-------- The data --------

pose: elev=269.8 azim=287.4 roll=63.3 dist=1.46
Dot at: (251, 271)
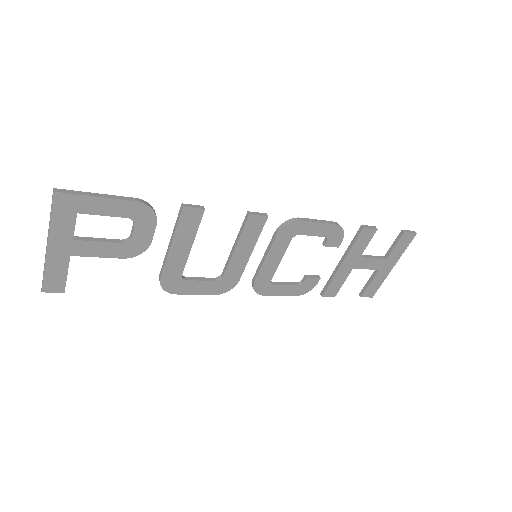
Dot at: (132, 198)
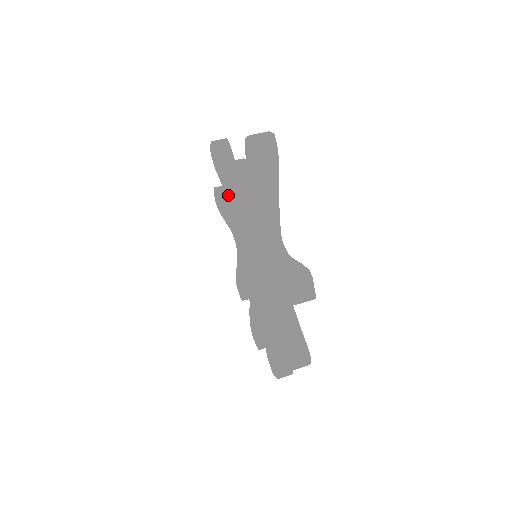
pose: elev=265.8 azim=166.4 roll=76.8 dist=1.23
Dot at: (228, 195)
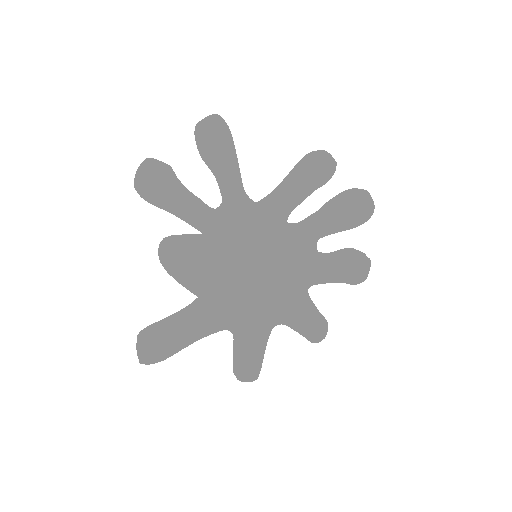
Dot at: occluded
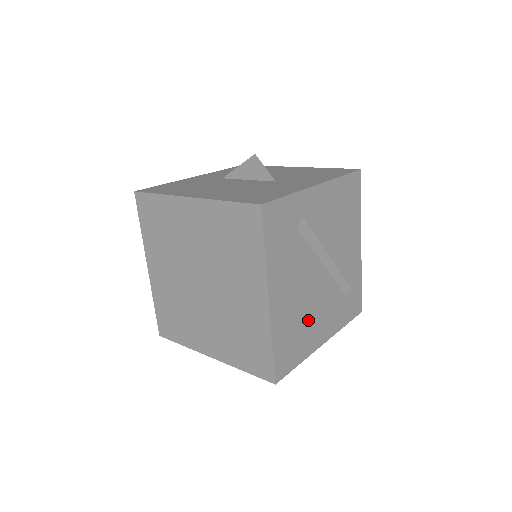
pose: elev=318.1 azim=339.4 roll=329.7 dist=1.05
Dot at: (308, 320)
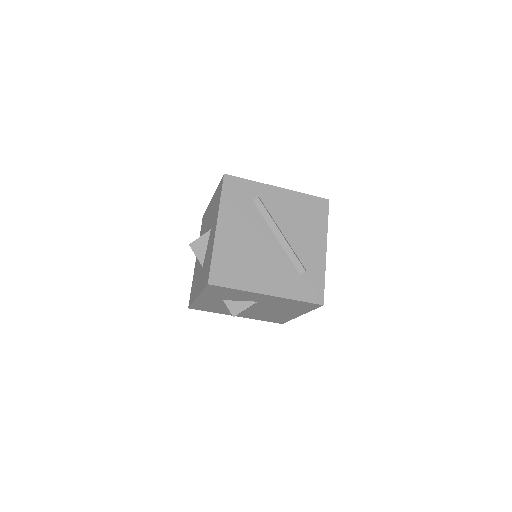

--------

Copy the text of the records above word for word, every line included, but leave out the pictures.

pose: elev=269.8 azim=287.4 roll=63.3 dist=1.46
Dot at: (251, 271)
Dot at: (132, 198)
pose: elev=265.8 azim=166.4 roll=76.8 dist=1.23
Dot at: (228, 195)
Dot at: occluded
pose: elev=318.1 azim=339.4 roll=329.7 dist=1.05
Dot at: (308, 320)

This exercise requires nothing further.